§ Task details:
Below are several entries. Transcribe exactly those lines that fall from the one with "- **Context**: What" through the one with "## 🔍 TERMINOLOGY ANALYSIS", end lines included.

Records contained in a dataset
┏━━
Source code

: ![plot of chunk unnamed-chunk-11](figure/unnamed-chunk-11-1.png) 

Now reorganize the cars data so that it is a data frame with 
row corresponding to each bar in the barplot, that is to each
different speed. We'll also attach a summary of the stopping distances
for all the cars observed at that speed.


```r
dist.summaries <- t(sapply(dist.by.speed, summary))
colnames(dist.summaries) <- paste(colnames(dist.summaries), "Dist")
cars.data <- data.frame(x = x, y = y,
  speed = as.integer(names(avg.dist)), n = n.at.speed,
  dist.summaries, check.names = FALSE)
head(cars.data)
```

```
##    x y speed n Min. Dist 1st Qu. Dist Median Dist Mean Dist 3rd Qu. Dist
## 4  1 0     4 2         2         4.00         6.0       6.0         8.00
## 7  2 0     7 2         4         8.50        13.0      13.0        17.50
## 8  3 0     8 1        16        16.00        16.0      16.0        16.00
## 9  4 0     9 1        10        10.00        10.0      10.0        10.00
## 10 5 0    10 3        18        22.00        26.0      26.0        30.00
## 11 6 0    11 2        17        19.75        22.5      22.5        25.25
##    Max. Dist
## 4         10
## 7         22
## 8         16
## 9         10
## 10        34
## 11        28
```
┗━━
┏━━
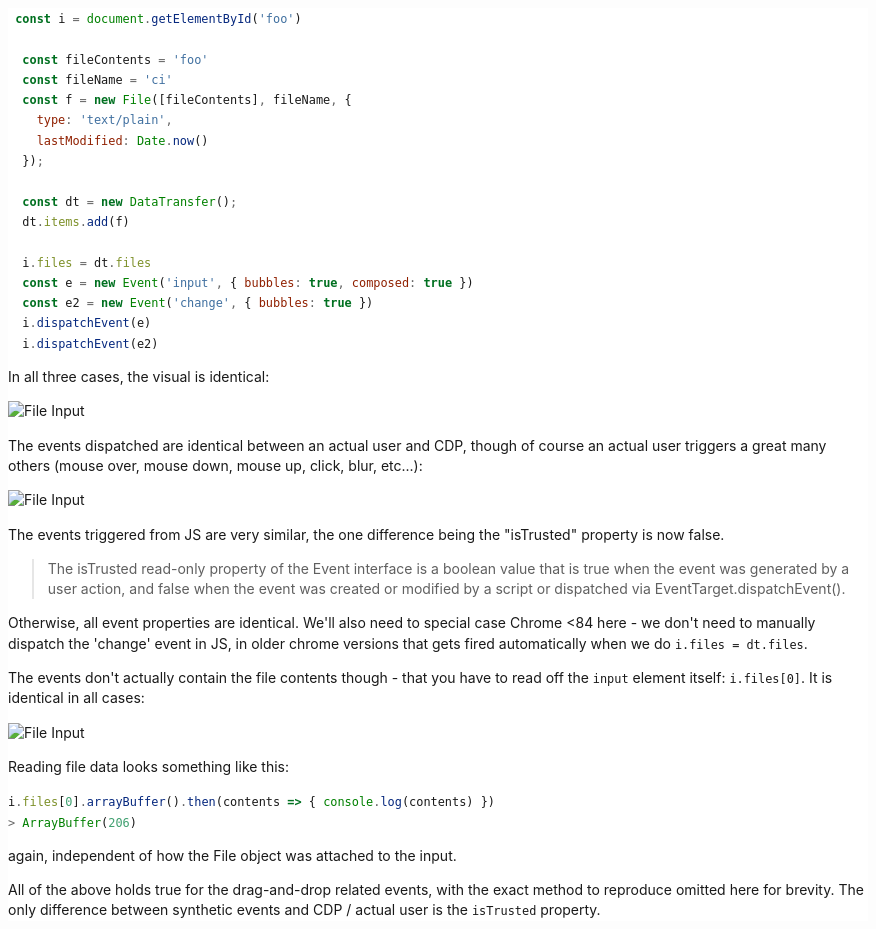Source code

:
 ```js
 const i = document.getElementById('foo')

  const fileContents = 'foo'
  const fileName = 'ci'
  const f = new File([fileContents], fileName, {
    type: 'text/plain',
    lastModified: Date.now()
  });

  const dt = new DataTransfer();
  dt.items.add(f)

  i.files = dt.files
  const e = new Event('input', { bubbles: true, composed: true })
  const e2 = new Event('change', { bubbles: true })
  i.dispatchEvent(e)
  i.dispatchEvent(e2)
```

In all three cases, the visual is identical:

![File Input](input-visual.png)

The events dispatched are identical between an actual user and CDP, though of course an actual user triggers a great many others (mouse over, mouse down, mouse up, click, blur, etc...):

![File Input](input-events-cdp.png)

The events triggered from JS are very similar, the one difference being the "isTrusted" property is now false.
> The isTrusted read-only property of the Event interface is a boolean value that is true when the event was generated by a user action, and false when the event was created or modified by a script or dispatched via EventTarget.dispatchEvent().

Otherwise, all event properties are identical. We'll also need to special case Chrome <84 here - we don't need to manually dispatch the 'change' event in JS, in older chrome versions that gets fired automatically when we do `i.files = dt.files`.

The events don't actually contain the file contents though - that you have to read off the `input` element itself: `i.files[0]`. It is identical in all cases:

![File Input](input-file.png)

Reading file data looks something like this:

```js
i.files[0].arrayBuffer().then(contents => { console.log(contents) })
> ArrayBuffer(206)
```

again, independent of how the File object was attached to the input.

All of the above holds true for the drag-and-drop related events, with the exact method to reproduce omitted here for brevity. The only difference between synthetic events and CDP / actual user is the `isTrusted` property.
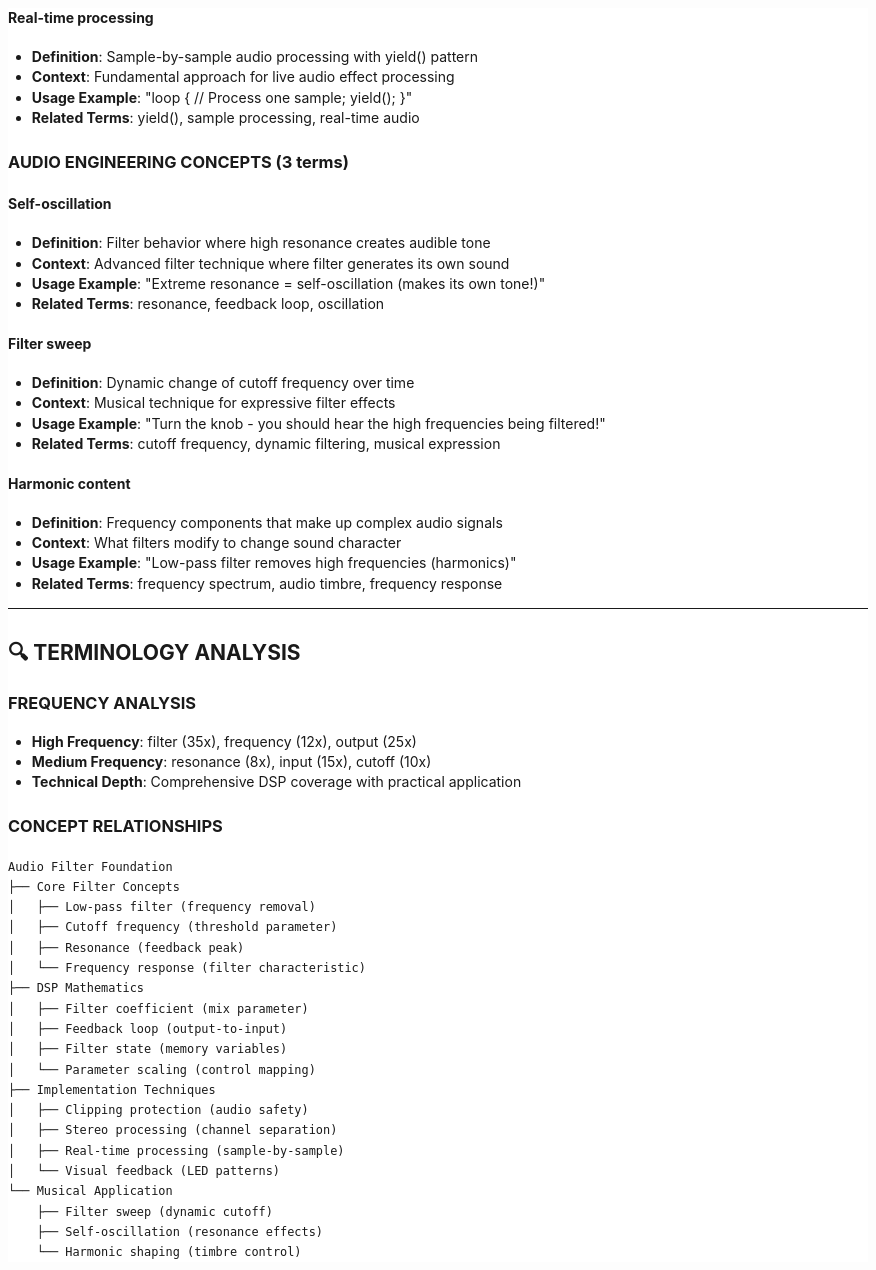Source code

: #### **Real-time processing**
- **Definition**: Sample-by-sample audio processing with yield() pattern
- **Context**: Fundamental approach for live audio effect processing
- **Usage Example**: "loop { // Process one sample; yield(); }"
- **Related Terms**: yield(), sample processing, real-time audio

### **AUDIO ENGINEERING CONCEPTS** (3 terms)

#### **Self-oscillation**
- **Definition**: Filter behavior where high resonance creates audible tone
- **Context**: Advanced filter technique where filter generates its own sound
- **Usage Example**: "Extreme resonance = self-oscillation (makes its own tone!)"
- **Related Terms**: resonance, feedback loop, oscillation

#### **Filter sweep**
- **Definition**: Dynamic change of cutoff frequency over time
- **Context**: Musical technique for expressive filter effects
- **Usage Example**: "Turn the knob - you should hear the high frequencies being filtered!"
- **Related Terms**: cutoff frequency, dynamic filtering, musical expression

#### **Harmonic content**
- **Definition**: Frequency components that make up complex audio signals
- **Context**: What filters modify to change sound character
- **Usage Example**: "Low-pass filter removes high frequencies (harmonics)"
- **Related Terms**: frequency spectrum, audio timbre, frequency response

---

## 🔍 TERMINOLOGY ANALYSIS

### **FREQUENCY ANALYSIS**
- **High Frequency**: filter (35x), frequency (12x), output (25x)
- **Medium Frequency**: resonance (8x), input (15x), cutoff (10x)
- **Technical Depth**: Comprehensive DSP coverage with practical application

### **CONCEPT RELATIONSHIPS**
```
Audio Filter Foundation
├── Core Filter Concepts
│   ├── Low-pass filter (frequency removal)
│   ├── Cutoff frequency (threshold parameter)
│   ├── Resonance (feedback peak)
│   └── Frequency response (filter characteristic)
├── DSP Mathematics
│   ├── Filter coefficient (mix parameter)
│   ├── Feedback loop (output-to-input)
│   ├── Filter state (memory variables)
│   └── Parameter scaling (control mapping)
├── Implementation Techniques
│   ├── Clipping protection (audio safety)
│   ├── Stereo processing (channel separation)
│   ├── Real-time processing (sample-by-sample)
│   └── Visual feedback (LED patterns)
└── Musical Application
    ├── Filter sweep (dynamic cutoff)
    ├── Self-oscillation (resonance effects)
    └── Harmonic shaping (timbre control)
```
┗━━
§ Response:
- **Context**: What filters modify to change sound character
- **Usage Example**: "Low-pass filter removes high frequencies (harmonics)"
- **Related Terms**: frequency spectrum, audio timbre, frequency response

---

## 🔍 TERMINOLOGY ANALYSIS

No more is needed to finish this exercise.